4. Why MASS is Suitable for Generation

First, predicting masked tokens through the Seq2Seq framework allows the Encoder to learn information from the unmasked tokens, while the Decoder learns how to extract meaningful information from the Encoder.

Then, compared to predicting discrete tokens, the Decoder can establish better language generation capabilities by predicting continuous tokens.

Finally, by matching the input and output masks, the Decoder can extract meaningful information from the Encoder rather than relying on previous information (which is essentially a useful redundancy).

MASS Summary

In summary, MASS has the following points:

Introduced Seq2Seq to train the pre-trained model.
Masked continuous tokens instead of discrete masks, which helps the model’s language generation capability.
The Encoder masks the sequence, while the Decoder corresponds to the masked tokens.

UNILM

UNILM is impressive; it aims to train a pre-trained language model that can perform both natural language understanding and natural language generation. The basic unit of UNILM is still a multi-layer Transformer, but unlike others, these Transformer networks are pre-trained on multiple language models: unidirectional LM, bidirectional LM, and Seq2Seq LM. I will skip some details and focus mainly on how to pre-train the language model.

The greatness of UNILM lies in its simultaneous use of multiple pre-trained language models. As for how it does this, I think that’s secondary and not very important.

The general framework is as follows:

1. Input Representation

This part is quite similar to BERT, but I still need to elaborate. The input of UNILM is a sequence of words, which may be a text segment for unidirectional LMs or a pair of text segments for bidirectional LM and Seq2Seq LM. The format of the input sequence is as follows:

[SOS] + segment1 + [EOS]
[SOS] + segment1 + [EOS] + segment2 + [EOS]

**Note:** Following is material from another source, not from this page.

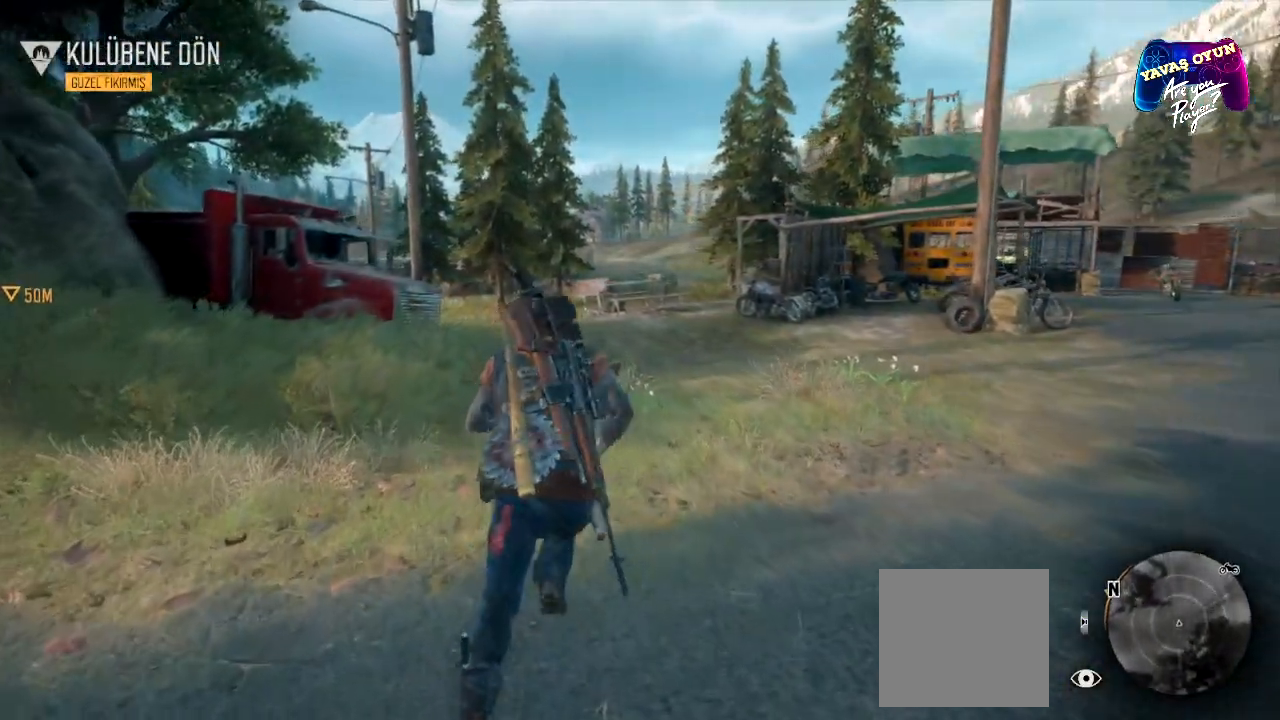
{"buttons": [], "left_stick": "up", "right_stick": "right", "events": []}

Similar to BERT, the model’s input includes:

token embedding + position embedding + segment embedding

Another point is that UNILM processes all tokens into subwords, which may enhance the performance of the generation model, emmm, maybe? I don’t think that’s the focus.

2. Unidirectional LM

For a single paragraph input, UNILM utilizes both left-to-right LM and right-to-left LM (somewhat like ELMO). This is significantly different from BERT’s approach, and I believe this design is made considering generation aspects. I won’t delve into details; those interested can look it up.

3. Bidirectional LM

For paragraph pairs, it is essentially BERT’s language model, not much to say, just a brief mention.

4. Seq2Seq LM

For paragraph pairs, the first paragraph is encoded using the Bidirectional LM approach, while the second sentence is decoded using the Unidirectional LM approach, and both are trained simultaneously.

5. Next Sentence Prediction

Not much to say, similar to BERT, just a brief mention.

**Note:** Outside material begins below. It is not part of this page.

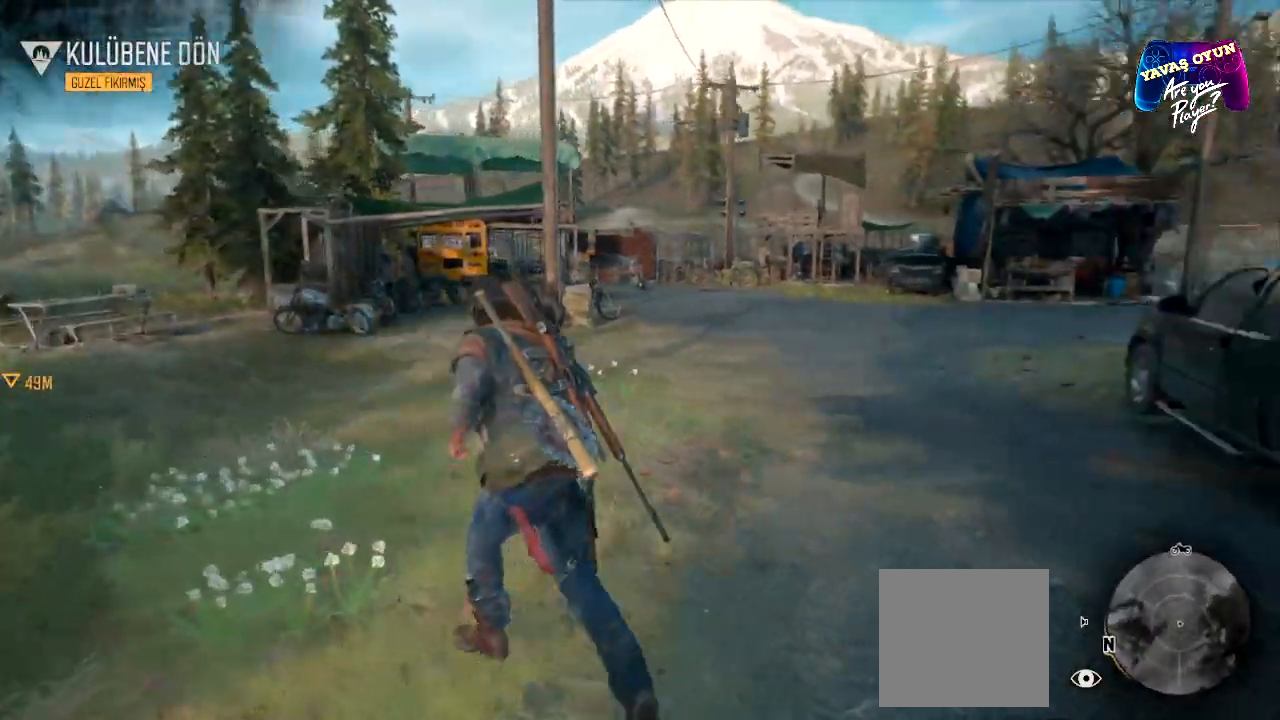
{"buttons": [], "left_stick": "center", "right_stick": "up-right", "events": [[33, "right_stick", "center"], [183, "left_stick", "center"], [300, "right_stick", "up-right"]]}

6. Parameters Initialized from BERT-large

Questions

1. Masking Strategy in MASS?

For MASS, it uses random masking of a segment of continuous tokens. Is there a better way to learn, such as masking 30% of the preceding tokens, 20% of the following tokens, and 50% randomly masking the middle tokens? This considers that for sentence generation, the beginning and end may require more thorough training and learning.

Or should we predict the next sentence based on the previous one, using the context of the dialogue to predict the next part?

2. Can BERT Directly Serve as the Encoder?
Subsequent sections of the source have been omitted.